En buena medida, la historia política del país se halla íntima y férreamente ligada a la historia de las leyes de elecciones, de los sistemas electorales, de las autoridades del sistema y de los procesos electorales. No falta ese puñado de antiguos políticos calificados como los padres del fraude electoral.
Antes se hablaba del Tribunal Supremo Electoral. Ahora del Consejo Nacional Electoral. El hábito no hace al monje. El mejor de los duchazos políticos no lava las conciencias. Y es que en el campo de las elecciones nacionales se ponen en juego no solo los intereses políticos, administrativos del país. Se escenifican los intereses económicos tanto de grupos sociales como de ciertos personajes.

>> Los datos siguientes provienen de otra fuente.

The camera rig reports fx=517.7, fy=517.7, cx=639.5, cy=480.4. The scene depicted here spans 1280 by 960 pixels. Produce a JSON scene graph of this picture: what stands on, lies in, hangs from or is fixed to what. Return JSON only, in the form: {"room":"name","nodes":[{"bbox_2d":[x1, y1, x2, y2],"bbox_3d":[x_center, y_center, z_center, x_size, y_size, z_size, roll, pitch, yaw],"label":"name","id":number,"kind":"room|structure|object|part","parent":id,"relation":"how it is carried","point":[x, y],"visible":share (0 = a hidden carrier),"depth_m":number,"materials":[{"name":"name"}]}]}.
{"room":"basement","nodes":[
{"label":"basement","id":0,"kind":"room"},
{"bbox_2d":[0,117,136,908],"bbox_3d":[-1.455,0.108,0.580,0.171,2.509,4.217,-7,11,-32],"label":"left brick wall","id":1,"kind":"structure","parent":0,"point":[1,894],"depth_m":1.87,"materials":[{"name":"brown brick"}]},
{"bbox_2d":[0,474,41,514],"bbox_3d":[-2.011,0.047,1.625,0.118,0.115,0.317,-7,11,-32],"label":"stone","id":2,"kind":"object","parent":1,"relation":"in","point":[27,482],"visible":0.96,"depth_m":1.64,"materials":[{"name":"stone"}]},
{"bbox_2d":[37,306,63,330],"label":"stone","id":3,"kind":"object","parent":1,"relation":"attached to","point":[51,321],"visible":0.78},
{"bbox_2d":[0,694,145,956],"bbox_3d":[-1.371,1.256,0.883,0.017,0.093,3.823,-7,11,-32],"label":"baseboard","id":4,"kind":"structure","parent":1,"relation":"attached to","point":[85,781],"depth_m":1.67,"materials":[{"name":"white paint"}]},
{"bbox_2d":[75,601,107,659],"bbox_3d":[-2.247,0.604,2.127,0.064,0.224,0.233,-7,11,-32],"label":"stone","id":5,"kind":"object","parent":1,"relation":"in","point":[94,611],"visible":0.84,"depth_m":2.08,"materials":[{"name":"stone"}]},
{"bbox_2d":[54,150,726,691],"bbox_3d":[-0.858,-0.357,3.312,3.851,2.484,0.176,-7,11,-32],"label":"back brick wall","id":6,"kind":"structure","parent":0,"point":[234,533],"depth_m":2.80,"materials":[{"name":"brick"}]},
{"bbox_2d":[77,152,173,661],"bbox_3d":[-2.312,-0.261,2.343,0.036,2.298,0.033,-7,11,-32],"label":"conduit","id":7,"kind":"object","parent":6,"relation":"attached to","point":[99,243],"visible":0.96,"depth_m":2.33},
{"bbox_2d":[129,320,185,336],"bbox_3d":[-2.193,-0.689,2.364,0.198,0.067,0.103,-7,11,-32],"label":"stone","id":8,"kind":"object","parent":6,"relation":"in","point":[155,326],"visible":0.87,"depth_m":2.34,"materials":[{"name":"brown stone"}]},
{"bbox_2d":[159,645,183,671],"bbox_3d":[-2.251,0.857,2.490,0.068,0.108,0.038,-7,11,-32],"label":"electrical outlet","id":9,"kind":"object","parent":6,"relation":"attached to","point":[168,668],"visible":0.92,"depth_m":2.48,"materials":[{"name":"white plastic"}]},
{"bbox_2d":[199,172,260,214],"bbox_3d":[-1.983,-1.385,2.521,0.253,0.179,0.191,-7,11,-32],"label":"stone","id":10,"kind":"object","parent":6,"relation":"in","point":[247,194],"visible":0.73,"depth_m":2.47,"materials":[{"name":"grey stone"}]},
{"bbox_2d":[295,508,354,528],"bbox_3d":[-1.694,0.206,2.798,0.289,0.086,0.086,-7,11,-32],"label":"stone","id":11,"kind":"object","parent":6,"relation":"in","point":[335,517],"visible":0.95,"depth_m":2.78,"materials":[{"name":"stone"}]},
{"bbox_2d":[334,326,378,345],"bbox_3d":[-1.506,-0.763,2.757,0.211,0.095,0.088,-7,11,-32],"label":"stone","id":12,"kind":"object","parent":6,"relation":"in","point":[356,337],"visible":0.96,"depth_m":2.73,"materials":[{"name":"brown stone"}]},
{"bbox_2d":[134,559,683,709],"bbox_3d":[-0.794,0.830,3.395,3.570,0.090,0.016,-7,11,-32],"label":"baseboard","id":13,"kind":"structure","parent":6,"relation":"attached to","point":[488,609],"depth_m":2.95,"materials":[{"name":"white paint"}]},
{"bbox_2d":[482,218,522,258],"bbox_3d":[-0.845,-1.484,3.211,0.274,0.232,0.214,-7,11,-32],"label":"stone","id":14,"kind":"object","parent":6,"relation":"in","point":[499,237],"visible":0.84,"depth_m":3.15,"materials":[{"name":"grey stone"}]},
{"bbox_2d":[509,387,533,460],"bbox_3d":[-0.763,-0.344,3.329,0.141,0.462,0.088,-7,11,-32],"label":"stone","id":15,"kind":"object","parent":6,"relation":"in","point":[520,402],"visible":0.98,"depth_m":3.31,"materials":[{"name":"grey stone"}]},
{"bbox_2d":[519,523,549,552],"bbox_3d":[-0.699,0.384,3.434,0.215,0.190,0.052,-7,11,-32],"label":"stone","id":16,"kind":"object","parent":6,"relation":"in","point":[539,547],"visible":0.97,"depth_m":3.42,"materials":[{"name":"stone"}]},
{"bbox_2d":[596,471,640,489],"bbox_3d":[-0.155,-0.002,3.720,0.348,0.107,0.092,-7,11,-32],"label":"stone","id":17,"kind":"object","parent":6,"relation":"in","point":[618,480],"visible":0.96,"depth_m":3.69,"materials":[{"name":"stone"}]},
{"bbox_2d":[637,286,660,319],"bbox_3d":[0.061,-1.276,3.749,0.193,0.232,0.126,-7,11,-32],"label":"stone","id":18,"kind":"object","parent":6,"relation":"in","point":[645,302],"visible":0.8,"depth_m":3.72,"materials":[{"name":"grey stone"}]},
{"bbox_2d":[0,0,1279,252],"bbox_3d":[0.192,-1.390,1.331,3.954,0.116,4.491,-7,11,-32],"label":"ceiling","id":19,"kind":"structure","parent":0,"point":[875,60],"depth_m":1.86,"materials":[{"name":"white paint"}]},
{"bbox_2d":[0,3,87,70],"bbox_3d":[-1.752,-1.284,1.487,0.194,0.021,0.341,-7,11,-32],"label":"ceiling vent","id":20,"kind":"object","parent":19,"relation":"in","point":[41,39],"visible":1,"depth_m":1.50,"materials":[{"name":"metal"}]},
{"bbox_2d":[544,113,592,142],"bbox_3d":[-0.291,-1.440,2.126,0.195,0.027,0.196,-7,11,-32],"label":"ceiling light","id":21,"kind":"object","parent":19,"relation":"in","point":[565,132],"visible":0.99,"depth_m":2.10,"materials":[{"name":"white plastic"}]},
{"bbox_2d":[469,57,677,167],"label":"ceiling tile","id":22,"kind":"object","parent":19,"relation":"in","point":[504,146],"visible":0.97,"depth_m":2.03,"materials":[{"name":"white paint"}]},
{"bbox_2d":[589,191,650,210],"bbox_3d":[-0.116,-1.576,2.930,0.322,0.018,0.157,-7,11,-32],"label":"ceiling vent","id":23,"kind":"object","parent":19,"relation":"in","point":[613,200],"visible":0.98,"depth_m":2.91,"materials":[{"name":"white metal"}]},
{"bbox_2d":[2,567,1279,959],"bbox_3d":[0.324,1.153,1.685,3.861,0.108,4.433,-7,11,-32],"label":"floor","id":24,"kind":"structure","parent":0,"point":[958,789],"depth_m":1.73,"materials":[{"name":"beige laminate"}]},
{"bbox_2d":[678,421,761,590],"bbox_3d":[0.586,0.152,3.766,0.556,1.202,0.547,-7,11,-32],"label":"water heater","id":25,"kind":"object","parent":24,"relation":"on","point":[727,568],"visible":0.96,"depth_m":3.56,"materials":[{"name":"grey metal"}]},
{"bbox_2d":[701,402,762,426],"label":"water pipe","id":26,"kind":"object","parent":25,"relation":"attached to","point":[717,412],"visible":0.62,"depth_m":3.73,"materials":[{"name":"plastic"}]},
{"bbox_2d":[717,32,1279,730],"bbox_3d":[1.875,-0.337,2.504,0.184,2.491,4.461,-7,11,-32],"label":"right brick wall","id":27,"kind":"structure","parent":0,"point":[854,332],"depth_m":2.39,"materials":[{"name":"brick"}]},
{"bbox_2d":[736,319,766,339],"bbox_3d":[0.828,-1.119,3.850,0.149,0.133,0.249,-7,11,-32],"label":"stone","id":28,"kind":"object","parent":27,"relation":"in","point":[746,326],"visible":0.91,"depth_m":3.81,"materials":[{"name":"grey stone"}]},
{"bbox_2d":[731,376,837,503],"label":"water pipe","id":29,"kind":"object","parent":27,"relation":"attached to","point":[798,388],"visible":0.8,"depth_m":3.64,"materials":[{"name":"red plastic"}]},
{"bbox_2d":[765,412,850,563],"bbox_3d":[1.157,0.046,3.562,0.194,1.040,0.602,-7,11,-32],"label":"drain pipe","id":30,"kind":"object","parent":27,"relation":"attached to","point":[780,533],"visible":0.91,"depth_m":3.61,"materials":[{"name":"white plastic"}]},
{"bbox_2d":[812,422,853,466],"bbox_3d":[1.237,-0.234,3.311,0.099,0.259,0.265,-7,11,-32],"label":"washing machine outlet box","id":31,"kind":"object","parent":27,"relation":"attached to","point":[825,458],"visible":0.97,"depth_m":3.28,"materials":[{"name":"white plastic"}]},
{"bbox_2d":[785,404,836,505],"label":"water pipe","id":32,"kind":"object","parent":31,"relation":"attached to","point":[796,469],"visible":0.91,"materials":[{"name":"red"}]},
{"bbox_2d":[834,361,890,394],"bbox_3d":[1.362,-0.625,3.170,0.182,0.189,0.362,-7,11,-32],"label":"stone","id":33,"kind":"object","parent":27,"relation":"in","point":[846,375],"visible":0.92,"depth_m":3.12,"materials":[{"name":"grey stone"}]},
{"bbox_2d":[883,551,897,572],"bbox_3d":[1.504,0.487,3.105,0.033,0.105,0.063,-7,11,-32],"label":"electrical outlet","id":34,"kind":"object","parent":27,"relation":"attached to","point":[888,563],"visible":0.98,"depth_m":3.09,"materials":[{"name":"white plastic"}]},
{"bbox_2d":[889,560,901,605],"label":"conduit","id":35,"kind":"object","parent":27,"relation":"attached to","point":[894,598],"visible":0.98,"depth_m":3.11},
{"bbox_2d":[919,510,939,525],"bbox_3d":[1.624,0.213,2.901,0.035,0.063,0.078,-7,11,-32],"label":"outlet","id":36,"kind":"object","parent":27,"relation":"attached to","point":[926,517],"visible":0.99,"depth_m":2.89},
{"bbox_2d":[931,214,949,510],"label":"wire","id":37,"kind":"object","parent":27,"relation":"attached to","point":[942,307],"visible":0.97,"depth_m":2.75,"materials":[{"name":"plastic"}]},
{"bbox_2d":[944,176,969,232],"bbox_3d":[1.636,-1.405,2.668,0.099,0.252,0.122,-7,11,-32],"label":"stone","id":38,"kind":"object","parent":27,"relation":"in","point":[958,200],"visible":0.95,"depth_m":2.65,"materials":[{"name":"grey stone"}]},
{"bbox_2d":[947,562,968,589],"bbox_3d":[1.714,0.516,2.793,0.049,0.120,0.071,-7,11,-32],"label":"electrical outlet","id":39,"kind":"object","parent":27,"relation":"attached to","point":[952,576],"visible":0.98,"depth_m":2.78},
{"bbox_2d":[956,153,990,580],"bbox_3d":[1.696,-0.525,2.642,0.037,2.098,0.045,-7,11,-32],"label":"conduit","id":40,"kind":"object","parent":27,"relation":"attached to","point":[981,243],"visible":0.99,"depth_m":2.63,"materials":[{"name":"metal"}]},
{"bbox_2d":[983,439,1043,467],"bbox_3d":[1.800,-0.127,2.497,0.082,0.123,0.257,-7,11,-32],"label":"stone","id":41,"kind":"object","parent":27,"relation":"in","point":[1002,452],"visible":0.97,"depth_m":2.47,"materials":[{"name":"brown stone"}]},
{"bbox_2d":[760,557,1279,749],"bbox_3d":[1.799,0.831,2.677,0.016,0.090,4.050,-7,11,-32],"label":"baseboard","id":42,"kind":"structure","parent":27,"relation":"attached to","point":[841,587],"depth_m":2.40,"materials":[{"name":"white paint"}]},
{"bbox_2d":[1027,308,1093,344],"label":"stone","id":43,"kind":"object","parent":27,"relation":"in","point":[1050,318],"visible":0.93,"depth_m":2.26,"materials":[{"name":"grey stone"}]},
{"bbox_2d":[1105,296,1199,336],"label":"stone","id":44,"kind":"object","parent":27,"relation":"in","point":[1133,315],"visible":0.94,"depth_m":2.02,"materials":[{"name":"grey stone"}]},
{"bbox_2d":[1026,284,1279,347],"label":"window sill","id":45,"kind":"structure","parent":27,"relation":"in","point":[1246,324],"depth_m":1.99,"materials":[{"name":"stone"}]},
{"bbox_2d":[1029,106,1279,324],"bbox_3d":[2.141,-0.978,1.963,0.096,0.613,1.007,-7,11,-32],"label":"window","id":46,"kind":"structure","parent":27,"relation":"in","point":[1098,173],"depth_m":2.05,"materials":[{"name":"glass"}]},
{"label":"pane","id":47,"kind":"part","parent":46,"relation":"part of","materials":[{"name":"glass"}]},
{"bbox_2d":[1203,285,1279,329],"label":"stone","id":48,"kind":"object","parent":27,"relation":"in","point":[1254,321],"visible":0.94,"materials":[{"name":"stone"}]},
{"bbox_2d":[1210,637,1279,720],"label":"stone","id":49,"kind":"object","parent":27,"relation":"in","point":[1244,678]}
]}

Tan solo desde ahí se pueden entender todos y cada uno de los conflictos que se dan en un proceso electoral. Entre nosotros hay ilustres excepciones que confirman la ley de la corrupción electoral.
Antes se contaban los votos manual y aritméticamente. Hoy es la tecnología la que hace ese trabajo. Pero la tecnología es mucho más manejable que las conciencias. Hoy los miembros de los tribunales electorales cuentan con suficiente tecnología como para alterar muy sabiamente cualquier resultado. Hoy puede triunfar no el que más votos obtiene sino aquel que ha sido destinado al poder por el deseo de ciertos poderes que actúan a la sombra de lo corrupto.
Los intereses políticos siempre han sido capaces de hacer de las suyas. Es que viven absolutamente convencidos de que deben ganar las elecciones a las buenas o a las malas. Para ello se aseguran a la perfección de que el poder electoral sea manejable a su antojo.
Es muy grave que quienes se saben capaces de manipular el sistema informático se hayan convencido de que nada ni nadie los puede delatar. Parecería que ahí no han querido recordar o no han tomado en cuenta aquello de que, enojados los compadres, se confiesan luego las verdades.
¿No pasará, acaso, por ahí lo que acontece en el Consejo Nacional Electoral? Es muy grave que quienes se saben capaces de manipular el sistema informático se hayan convencido de que nada ni nadie los puede delatar. Parecería que ahí no han querido recordar o no han tomado en cuenta aquello de que, enojados los compadres, se confiesan luego las verdades.
Pero también se produce cierta ingenuidad del avestruz que cree que porque oculta la cabeza en la tierra ha desaparecido el peligro. Los niños se tapan los ojos para que desaparezca el enemigo. Por ende, las revelaciones sobre las graves fallas detectadas en el sistema informático que transmitió al país los resultados son tratados como pequeños incidentes sin mayor relevancia.
Ese es precisamente el meollo del problema: las fallas en los procesos electorales en su conjunto son tratados como si fuesen pequeñas fallas del sistema informático cuando en verdad son alteraciones muy graves del sistema ético y político. La primera de ellas consiste en mantener como secreto de Estado las irregularidades que habrían acontecido en el proceso de transmisión de resultados de los últimos comicios.
Cuando están de por medio intereses particulares, no importan las observaciones sobre las fallas y los incidentes producidos en un proceso electoral. Tanto no importan que, sin embargo, se los mantiene en secreto. Porque esa es la manera más sabia de mantener una sociedad alejada de la duda del necesario reclamo.
El país entero fue colocado al margen de los conflictos tecnológicos que se habrían producido al inicio mismo del proceso electoral último.
Y sus responsables farisaicamente se lavan las manos. Y no ha pasado nada. Por lo mismo no hay nada que criticar ni juzgar ni condenar. Más aun, ni siquiera nada que saber, lo que constituye quizás lo más grave.
Pertenece al ámbito de lo corrupto todo aquello que se hace bajo el paraguas del secretismo. Como si los dineros del Estado no fuesen públicos, como si los medios utilizados para garantizar elecciones honestas y confiables no fuesen también públicos tanto como los resultados electorales.
Como si no fuese corrupto incluir en los padrones electorales a ciudadanos fallecidos y además otorgarles el derecho al voto e incluso contabilizarlo al final del día.
Existe una conciencia pública que juzga el bien-hacer y mal-hacer. Por ende, no es ni justo ni sano que ciudadanos que juegan con la ética pública sigan al frente de funciones que sostienen al Estado, su moral y su credibilidad.